- **Brano del documento**
La censura non merita di essere condivisa. Ed invero, a parte ogni considerazione circa l’irrilevanza del richiamo fatto all’art. 2652 c.c., n. 6, trattandosi di norma la quale si riferisce all’acquisto derivativo e non può essere estesa all’ipotesi del pignoramento, mette conto di sottolineare l’assoluta mancanza di correlazione della doglianza de qua con le ragioni poste dalla Corte territoriale a base della propria decisione. Ed invero, come risulta dalla lettura della sentenza impugnata, la ragione fondamentale, posta a base della decisione, non si fonda affatto sulla tesi secondo cui sarebbe stato irrilevante accertare la buona fede del Banco di Brescia San Paolo cab all’atto della concessione del mutuo, bensì sul rilievo che “l’asserita malafede dell’istituto di credito, ancorchè fosse rilevante agli effetti della normativa, non trova alcun riscontro probatorio in causa”.

- **Materiale dell'esercizio**
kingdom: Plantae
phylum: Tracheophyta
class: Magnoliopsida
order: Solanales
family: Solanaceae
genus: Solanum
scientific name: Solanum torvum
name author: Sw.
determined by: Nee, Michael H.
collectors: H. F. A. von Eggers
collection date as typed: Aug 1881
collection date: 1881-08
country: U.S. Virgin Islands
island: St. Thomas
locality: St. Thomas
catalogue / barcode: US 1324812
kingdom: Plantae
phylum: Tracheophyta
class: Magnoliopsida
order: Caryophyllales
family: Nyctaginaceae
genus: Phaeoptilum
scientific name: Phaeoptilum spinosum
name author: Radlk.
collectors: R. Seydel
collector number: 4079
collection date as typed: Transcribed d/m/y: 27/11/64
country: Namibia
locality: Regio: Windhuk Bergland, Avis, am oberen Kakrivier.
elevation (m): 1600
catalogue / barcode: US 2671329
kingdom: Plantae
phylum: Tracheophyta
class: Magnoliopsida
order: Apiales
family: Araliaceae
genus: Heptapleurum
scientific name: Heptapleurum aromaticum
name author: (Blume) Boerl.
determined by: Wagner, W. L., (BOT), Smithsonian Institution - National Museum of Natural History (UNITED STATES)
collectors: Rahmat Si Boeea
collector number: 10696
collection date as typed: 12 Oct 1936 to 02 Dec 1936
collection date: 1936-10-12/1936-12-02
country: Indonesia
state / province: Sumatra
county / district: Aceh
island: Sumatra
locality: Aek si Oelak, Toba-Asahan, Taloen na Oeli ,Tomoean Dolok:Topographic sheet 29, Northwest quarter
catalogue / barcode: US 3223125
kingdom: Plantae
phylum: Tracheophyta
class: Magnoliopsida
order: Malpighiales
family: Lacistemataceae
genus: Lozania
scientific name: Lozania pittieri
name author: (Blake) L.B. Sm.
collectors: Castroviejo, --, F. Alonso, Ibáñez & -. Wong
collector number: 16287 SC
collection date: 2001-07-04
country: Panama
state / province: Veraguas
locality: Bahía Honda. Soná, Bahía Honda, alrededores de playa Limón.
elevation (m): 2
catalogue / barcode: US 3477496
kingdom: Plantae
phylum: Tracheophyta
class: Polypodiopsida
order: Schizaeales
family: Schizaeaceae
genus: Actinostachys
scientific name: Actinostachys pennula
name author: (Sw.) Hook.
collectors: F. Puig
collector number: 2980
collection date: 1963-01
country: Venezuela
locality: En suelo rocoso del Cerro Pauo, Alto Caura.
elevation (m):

- **Cosa farai**
1. Riduci a un elenco puntato il paragrafo del brano del documento che comincia con "La censura non merita", mantenendone i fatti principali.
2. Ricopia senza alcuna modifica le righe che seguono il brano del documento, dalla prima fino alla riga con "name author: (Blume) Boerl.", compresa.

- **Risposte ai compiti**
1.
- La censura non viene condivisa.
- Il richiamo all'art. 2652 c.c., n. 6 è irrilevante: la norma riguarda l'acquisto derivativo e non si estende al pignoramento.
- La doglianza non ha alcuna correlazione con le ragioni su cui la Corte territoriale ha basato la decisione.
- La decisione non si fonda sull'irrilevanza della buona fede del Banco di Brescia San Paolo cab al momento della concessione del mutuo.
- Si fonda invece sul rilievo che la presunta malafede dell'istituto di credito, anche se fosse rilevante, non trova alcun riscontro probatorio in causa.

2.
kingdom: Plantae
phylum: Tracheophyta
class: Magnoliopsida
order: Solanales
family: Solanaceae
genus: Solanum
scientific name: Solanum torvum
name author: Sw.
determined by: Nee, Michael H.
collectors: H. F. A. von Eggers
collection date as typed: Aug 1881
collection date: 1881-08
country: U.S. Virgin Islands
island: St. Thomas
locality: St. Thomas
catalogue / barcode: US 1324812
kingdom: Plantae
phylum: Tracheophyta
class: Magnoliopsida
order: Caryophyllales
family: Nyctaginaceae
genus: Phaeoptilum
scientific name: Phaeoptilum spinosum
name author: Radlk.
collectors: R. Seydel
collector number: 4079
collection date as typed: Transcribed d/m/y: 27/11/64
country: Namibia
locality: Regio: Windhuk Bergland, Avis, am oberen Kakrivier.
elevation (m): 1600
catalogue / barcode: US 2671329
kingdom: Plantae
phylum: Tracheophyta
class: Magnoliopsida
order: Apiales
family: Araliaceae
genus: Heptapleurum
scientific name: Heptapleurum aromaticum
name author: (Blume) Boerl.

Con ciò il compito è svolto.